Ray Rice is one of the best running backs in the National Football League. He’s a three-time Pro Bowler, rushed for 1,000 yards each of the past four seasons, and made one of the biggest plays in Ravens history en route to a Super Bowl championship. With his many accomplishments, one would think he would get a pass for leaving a game with an injury. Among logical football fans, he does. They respected Rice, who is one of the nicest guys in the league, and sent their well-wishes via social media, specifically Twitter.
Fans aren’t logical, sensitive, or sympathetic, even towards one of the good guys. Social media reared its ugly head again on Sunday when some fantasy football owners decided to take their frustrations out on Rice. They logged onto Twitter and blew up the tailback’s mentions with vicious, mean-spirited, and unnecessary tweets. If you search his mentions, you’ll find tweets like, “Ray Rice is the reason I lost this week. Stop fumbling and get more than one point loser,” and “Thanks for all the points Ray, I lost by two,” and, of course, the usual tweeters telling Rice to kill himself.
Though millions of Americans love fantasy football (myself included), it’s not a matter of life or death. Whatever buy-in your league requires, you agreed to that buy-in. Betting on fantasy football is a conscious choice, one that you choose. And part of betting on football is injuries. You can’t just look at the fantasy scoreboard, see that Ray Rice only got one point, and immediately log onto your computer to bash him via social media; if he’s hurt, he’s hurt. Baltimore isn’t going to take an unnecessary risk by sending their $40 million running back out there with with an injured hip in a Week 2 game against the Cleveland Browns.
And those two words from the last paragraph are key in this column: Week 2. If you’re such a good fantasy owner that you can blast Pro Bowlers for not producing, then one game shouldn’t make that big of a difference in your fantasy football season, should it? A loss in the second week isn’t going to ruin your season if you make the right waiver pick-ups, play the right players in your lineup, and pay attention week-by-week. Even if you have a bad year and go 4-9 or 5-8, the sky will not fall down, I promise.

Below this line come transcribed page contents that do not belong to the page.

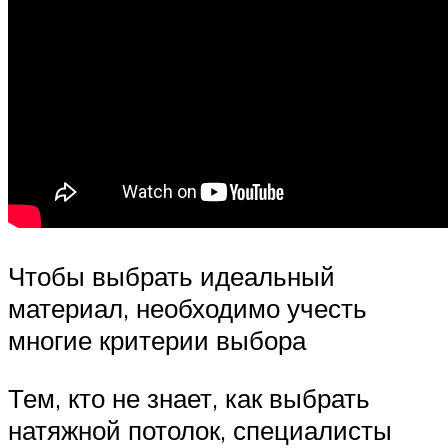
Чтобы выбрать идеальный
материал, необходимо учесть
многие критерии выбора
Тем, кто не знает, как выбрать
натяжной потолок, специалисты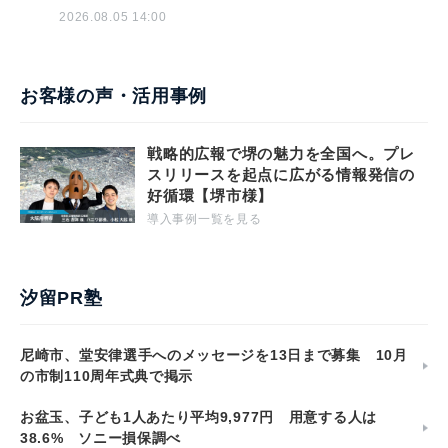
2026.08.05 14:00
お客様の声・活用事例
戦略的広報で堺の魅力を全国へ。プレ
スリリースを起点に広がる情報発信の
好循環【堺市様】
導入事例一覧を見る
汐留PR塾
尼崎市、堂安律選手へのメッセージを13日まで募集 10月
の市制110周年式典で掲示
お盆玉、子ども1人あたり平均9,977円 用意する人は
38.6% ソニー損保調べ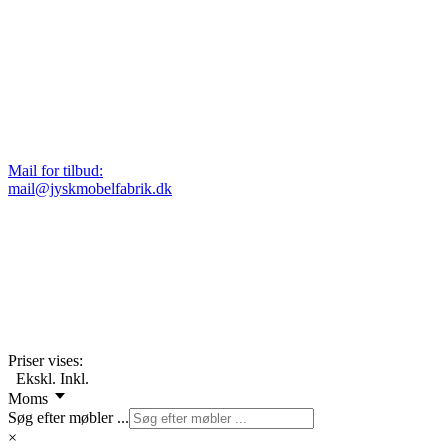
Mail for tilbud:
mail@jyskmobelfabrik.dk
Priser vises:
Ekskl.
Inkl.
Moms
Søg efter møbler ...
×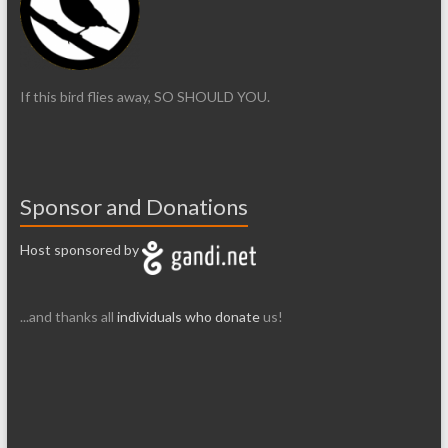
If this bird flies away, SO SHOULD YOU.
Sponsor and Donations
Host sponsored by
...and thanks all
individuals who donate
us!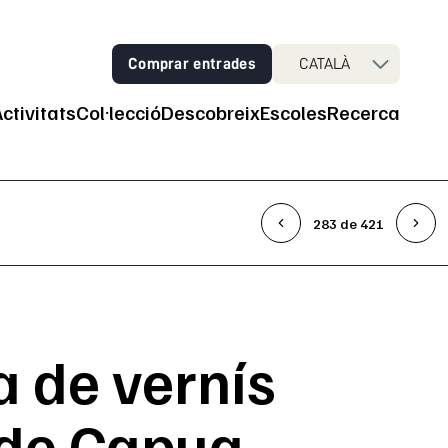
Comprar entrades
CATALÀ
Activitats
Col·lecció
Descobreix
Escoles
Recerca
ncipal
283 de 421
a de vernís
 de Capua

In the end, Ray Rice is right: the bad eggs in fantasy football are ruining the fun of it. Isn’t the point of fantasy football to have fun? Jaw with your buddies, cheer on your players and strategize your way to the top? For readers who watch the FX show The League, take the characters on the show for example: they don’t go on social media and tell a player to kill himself just because they lost their fantasy matchup. For the most part, they accept the loss and move on (although Ruxin did have some issues accepting his Sacko punishment). So in conclusion, have fun playing fantasy, and remember that your team is not more important than the careers of the players competing in reality on Sundays.